Media outlets and journalists on social media heavily pushed a story about a woman and her husband drinking fish tank cleaner because it contained chloroquine phosphate after President Trump had mentioned the medicinal version of chloroquine could be used to help treat COVID-19.
After drinking the cleaner, the couple began to feel sick and were rushed to the hospital, where her husband later died and she was put in intensive care. She told NBC News they drank it out of fear of contracting the coronavirus and had heard Trump talking about chloroquine to treat patients.
However, some of the reports and social media left out the fact the couple did not ingest the medicinal form of chloroquine that Trump had said could be used to help cure those infected with the Wuhan coronavirus.
Axios' story about the incident completely left out the part about them ingesting fish tank cleaner.
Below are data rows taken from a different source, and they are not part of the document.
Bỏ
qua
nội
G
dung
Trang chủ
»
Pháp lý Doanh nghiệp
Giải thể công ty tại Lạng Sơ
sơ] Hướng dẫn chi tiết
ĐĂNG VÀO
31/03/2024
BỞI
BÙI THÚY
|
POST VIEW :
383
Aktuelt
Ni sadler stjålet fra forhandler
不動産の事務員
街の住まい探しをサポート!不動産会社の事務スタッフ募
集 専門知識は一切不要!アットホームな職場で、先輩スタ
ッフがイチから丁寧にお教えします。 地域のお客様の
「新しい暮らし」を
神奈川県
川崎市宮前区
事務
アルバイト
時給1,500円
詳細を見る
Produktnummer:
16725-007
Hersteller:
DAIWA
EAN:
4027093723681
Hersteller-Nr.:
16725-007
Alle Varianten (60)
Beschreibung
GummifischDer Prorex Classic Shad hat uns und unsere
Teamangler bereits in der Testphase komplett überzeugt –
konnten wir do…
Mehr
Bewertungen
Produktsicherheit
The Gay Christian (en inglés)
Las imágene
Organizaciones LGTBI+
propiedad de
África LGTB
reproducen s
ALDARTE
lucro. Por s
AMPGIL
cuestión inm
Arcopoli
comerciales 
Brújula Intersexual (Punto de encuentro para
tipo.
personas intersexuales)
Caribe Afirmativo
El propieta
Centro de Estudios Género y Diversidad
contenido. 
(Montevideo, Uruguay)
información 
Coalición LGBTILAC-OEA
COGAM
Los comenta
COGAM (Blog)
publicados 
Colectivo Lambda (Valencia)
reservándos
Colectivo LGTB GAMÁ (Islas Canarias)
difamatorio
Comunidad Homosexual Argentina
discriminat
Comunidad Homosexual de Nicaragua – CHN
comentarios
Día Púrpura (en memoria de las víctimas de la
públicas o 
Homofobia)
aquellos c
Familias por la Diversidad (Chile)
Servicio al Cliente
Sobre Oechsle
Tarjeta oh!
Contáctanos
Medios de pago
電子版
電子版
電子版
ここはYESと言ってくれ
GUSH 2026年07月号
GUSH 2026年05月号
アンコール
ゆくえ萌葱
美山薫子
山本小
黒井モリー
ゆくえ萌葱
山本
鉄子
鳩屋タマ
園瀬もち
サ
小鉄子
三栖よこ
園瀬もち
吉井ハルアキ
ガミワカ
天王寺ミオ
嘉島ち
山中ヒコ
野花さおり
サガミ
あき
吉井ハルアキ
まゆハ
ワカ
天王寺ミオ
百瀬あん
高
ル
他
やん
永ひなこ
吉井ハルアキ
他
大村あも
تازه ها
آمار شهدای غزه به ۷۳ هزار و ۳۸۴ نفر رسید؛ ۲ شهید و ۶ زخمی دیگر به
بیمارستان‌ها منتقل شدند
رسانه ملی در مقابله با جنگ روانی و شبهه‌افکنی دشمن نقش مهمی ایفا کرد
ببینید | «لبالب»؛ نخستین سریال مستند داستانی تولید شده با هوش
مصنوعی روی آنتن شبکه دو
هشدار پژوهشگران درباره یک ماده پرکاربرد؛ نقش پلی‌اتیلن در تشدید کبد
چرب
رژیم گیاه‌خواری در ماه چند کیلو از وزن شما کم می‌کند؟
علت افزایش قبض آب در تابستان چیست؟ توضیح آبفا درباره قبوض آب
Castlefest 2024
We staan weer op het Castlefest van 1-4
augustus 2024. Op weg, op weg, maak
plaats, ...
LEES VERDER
Their tweet for the original story has been deleted and an editor's note was added to the story hours after it was first published.
Axios' original story leaving out key context.
Journalists on Twitter often left out the part explaining the couple did not use the tablet form of chloroquine, racking up thousands of retweets and likes off of the false premise.
NBC News Correspondent Heidi Przybyla's tweet about the story went viral, but she did not add the key detail until two hours later and at the very bottom of her thread, which has received far less attention.
??Her husband is dead & she's in the ICU after ingesting chloroquine:— Heidi Przybyla (@HeidiNBC) March 23, 2020
"We saw Trump on TV -- every channel -- & all of his buddies and that this was safe," she said.
"Trump kept saying it was basically pretty much a cure."
She implored @VaughnHillyard: "Educate the people" https://t.co/Vl94tIZcdw
Przybyla's first tweet was retweeted by Washington Post National Political Reporter Matt Viser, MSNBC host Nicolle Wallace, and MSNBC contributor Zerlina Maxwell.
Others who helped pushed the false narrative that Trump was responsible for the couple's misfortune included Daily Beast editor-at-large Molly Jong-Fast, Washington Post reporter Ashley Parker, New York Times columnist Nicholas Kristof, Kyle Griffin, an MSNBC senior producer for Lawerence O'Donell's show, and CBS News White House Correspondent Weijia Jiang.
Maybe just maybe a bankrupt reality tv host shouldn’t be giving medical advice? https://t.co/yhP4XXYV2L— Molly Jong-Fast?? (@MollyJongFast) March 24, 2020
Read this thread — and only follow the advice of medical professionals, not what the president suggests based on “just a feeling.” https://t.co/5bBlDwCupj— Ashley Parker (@AshleyRParker) March 24, 2020
"A man has died and his wife is under critical care after the couple, both in their 60s, ingested chloroquine phosphate," one of the anti-malaria drugs that President Trump has mentioned in recent days. https://t.co/8Kuwj3tlA1— Kyle Griffin (@kylegriffin1) March 23, 2020
This is not the first time journalists and the media have pushed a story in order to dunk or own Trump, but it is disgusting to see them use a couple's terrible situation, of their own making, in order to try to do so. What's worse is they left out key details.